> Source document:
......

Platelet Precursor Cells Can Be Generated from Cultured Human CD34+ Progenitor Cells But Display Recirculation into Hematopoietic Tissue upon Transfusion in Mice.

BACKGROUND

Whereas ex vivo expanded megakaryocytic progenitor cells have been investigated for their ability to support platelet regeneration, the question whether more mature platelet-like particles expanded from hematopoietic progenitor cells may be useful for transfusion purposes remains largely elusive. METHODS: Human peripheral blood progenitor cells (PBPCs) were enriched using surface expression of CD34 by immunoselection. CD34+ enriched PBPCs were expanded ex vivo in serum-free medium supplemented with cytokines. As a proof-of-principle, distribution of expanded CD61+ particles was analyzed after transfusion into Non-Obese Diabetic/ Severe Combined Immunodeficiency (NOD/SCID) mice. RESULTS: Highest ex vivo expansion for CD41+/CD61 + cells was achieved when medium was supplemented with SCF, TPO and IL-3. During expansion culture, CD34 marker expression decreased from 85 to 2-8%, while megakaryocytic cells appeared and CD41 and CD61 expression increased from 3 to about 30%. After transfusion of the expanded cells in NOD/SCID mice, CD61 + cells located mainly to bone marrow and to a lesser degree to spleen, but also circulated in blood. CONCLUSIONS: Platelet-like particles using cytokine-substituted serumfree medium can be generated efficiently from CD34+ expansion cultures, but mainly home to hematopoietic tissue.

......

> Recorded information:
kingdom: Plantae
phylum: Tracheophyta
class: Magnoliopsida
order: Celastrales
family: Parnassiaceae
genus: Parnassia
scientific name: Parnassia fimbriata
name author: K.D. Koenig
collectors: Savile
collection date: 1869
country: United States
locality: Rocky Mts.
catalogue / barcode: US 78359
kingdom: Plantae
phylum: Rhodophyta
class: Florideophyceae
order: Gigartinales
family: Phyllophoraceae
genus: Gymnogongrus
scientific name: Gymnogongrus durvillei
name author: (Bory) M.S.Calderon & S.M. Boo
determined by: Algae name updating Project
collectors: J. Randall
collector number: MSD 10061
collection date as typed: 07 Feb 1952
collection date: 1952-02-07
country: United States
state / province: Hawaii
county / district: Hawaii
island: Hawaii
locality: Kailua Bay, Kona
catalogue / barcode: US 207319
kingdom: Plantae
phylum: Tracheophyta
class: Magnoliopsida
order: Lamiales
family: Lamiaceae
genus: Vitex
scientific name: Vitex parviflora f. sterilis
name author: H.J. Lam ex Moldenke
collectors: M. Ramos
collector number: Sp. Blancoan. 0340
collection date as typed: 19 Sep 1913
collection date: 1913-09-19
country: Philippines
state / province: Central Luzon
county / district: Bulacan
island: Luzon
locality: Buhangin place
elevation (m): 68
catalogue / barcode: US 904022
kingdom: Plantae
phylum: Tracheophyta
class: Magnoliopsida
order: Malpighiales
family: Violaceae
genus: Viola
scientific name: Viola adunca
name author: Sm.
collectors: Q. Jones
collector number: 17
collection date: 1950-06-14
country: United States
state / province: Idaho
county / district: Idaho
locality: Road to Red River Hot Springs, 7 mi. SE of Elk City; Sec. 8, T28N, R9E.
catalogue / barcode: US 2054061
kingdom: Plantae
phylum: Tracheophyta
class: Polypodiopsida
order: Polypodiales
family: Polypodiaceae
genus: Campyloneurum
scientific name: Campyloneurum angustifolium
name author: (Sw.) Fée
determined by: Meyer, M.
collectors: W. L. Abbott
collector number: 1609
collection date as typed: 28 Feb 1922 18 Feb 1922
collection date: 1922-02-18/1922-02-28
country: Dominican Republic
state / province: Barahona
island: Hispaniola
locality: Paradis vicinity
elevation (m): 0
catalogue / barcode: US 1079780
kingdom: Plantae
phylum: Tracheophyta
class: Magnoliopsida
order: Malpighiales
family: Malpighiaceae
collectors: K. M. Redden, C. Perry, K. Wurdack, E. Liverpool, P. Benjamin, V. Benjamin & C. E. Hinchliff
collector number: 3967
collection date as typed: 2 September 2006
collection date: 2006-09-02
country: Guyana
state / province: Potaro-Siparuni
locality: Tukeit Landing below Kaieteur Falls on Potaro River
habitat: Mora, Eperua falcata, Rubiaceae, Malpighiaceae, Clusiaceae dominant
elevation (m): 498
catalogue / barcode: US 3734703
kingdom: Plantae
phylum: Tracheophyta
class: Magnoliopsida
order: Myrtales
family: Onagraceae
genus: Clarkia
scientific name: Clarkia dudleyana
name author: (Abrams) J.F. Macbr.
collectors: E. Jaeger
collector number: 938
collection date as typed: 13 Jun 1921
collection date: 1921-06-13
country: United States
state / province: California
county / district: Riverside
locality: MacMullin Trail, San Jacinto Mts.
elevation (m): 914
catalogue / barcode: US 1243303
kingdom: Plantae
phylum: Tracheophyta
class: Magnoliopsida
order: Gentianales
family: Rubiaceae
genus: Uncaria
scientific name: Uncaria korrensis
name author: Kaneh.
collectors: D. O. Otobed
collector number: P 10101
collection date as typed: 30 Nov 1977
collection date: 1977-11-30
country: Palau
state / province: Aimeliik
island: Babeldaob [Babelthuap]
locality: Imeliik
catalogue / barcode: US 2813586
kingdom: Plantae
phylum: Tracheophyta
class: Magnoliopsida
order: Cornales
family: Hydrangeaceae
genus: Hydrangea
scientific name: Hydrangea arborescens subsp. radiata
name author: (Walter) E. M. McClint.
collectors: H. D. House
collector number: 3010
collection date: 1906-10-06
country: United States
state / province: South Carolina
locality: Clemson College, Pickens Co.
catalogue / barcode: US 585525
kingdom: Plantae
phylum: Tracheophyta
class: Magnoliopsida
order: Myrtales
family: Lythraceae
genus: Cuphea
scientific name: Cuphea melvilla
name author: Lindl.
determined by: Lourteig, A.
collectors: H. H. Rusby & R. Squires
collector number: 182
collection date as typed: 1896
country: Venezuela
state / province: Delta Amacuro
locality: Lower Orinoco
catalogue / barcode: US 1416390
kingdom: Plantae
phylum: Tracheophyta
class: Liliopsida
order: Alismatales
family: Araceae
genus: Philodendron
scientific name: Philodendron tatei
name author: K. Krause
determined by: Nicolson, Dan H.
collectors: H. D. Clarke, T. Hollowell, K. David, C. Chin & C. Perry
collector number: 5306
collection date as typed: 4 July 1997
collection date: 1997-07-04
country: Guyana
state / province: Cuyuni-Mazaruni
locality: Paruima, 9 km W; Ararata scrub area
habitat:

......

> Exercise 1: In the abstract on platelet precursor cells, which cytokines, when added to the medium, gave the highest ex vivo expansion of CD41+/CD61+ cells?
> Exercise 2: Summarize the abstract on platelet precursor cells in two sentences.
> Exercise 3: From the abstract on platelet precursor cells, copy everything from "Platelet Precursor Cells" down to "Transfusion in Mice.".

> Worked solution 1: SCF, TPO and IL-3.

> Worked solution 2: Human CD34+ peripheral blood progenitor cells were expanded ex vivo in cytokine-supplemented serum-free medium, with SCF, TPO and IL-3 giving the highest yield of CD41+/CD61+ cells, as CD34 expression dropped and CD41 and CD61 expression rose to about 30%. After transfusion into NOD/SCID mice, the CD61+ cells went mainly to bone marrow, to a lesser degree to spleen, and also circulated in blood, showing that such platelet-like particles can be generated efficiently but mostly home to hematopoietic tissue.

> Worked solution 3:
Platelet Precursor Cells Can Be Generated from Cultured Human CD34+ Progenitor Cells But Display Recirculation into Hematopoietic Tissue upon Transfusion in Mice.